I think it’s time to set the record straight about the new garage that encroaches onto Second Avenue.

I think it’s time to set the record straight about the new garage that encroaches onto Second Avenue.

The owner of the property followed the advice of city staff and, in good faith, constructed a garage that encroaches on Second Avenue. The garage may be innovative and efficient but it still encroaches on city property.

That encroachment could cause problems for the owner in the future. It may affect his insurance or mortgage and, as any real estate agent knows, will probably affect his ability to sell the property.

The garage replaced an old wall that also encroached onto Second Avenue but there is no indication that old wall was authorized by any council. Replacing one encroachment with another is not a solution. As most have learned, two wrongs don’t make a right.

The problem does not lie with the owner of the property — the problem lies at city hall.

Encroachment of retaining walls, and sometimes buildings, onto public property is not unusual in Rossland. The city has had a policy in place for several decades to reduce or eliminate these encroachments as the opportunity arose and has had considerable success in doing so. However, the precedent established by this recent action might allow any property owner with a wall or fence or some other encroachment to demand the right to extend their garage, carport, patio or whatever onto city property. Clearly that is not acceptable.

The building inspector was quoted as saying “by local government act, if you have a building lot, you have to have access from the street you’re facing.” I know of no such provision in any provincial legislation. The city’s zoning bylaw does however specify that access may be from a street or a lane.
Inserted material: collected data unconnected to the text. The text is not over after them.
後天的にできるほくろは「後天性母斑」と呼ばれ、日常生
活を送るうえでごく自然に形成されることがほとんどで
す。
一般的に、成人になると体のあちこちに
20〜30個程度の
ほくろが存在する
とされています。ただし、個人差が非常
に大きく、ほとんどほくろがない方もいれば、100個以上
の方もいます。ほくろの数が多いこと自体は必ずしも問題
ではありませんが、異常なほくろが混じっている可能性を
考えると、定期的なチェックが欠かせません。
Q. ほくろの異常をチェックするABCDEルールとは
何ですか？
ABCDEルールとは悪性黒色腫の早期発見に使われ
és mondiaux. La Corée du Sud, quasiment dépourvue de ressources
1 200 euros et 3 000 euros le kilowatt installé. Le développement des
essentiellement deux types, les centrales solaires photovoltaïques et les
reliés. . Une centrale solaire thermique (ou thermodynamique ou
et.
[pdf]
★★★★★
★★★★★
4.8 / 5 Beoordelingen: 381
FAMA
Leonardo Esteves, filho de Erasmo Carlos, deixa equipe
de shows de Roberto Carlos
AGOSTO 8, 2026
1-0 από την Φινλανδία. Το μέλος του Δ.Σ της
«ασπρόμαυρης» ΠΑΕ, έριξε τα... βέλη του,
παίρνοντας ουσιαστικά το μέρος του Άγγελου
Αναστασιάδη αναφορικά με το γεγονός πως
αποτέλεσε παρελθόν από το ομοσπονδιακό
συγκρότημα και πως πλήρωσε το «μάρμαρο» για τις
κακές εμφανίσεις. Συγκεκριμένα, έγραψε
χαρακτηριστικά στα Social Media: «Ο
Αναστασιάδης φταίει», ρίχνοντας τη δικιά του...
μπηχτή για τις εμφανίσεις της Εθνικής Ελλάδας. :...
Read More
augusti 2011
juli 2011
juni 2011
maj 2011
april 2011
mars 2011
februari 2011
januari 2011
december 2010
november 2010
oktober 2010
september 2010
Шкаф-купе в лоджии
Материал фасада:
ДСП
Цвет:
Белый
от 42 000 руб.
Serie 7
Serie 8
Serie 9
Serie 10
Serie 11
This property has access from the lane as many properties in Rossland do.

So what are some of the problems with this encroachment?

The highway access bylaw says that small lots are only allowed one access. In this case there is an existing access from the lane. A second access is not permitted.

The zoning bylaw says that garages and carports must have a setback of at least 0.3 meters from the property line. This can be changed by a Development Variance Permit (DVP) but no DVP was applied for or granted.

The zoning bylaw also says that buildings cannot straddle property lines and that lots must be consolidated before a building permit is issued. Obviously, the owner will not be able to consolidate his lot with the city road allowance and no building permit should have been issued.

The encroachment bylaw says that an encroachment not secured by a restrictive covenant is an unlawful encroachment and shall be subject to removal. The courts have ordered the removal of unauthorized encroachments. Council may permit an encroachment but has not done so in this case. Staff have no authority to approve an encroachment in spite of the assertions of the CAO.

Staff have not followed the bylaws they were hired to enforce. Their motives may have been laudable but there is still a legal process to follow to achieve the intended results. That did not happen in this case.

The travesty in this case lies with council. In spite of being informed of the obvious transgressions in this case council did nothing. Will council ever understand that they were elected to represent the interests of all the citizens of Rossland including the protection of public land?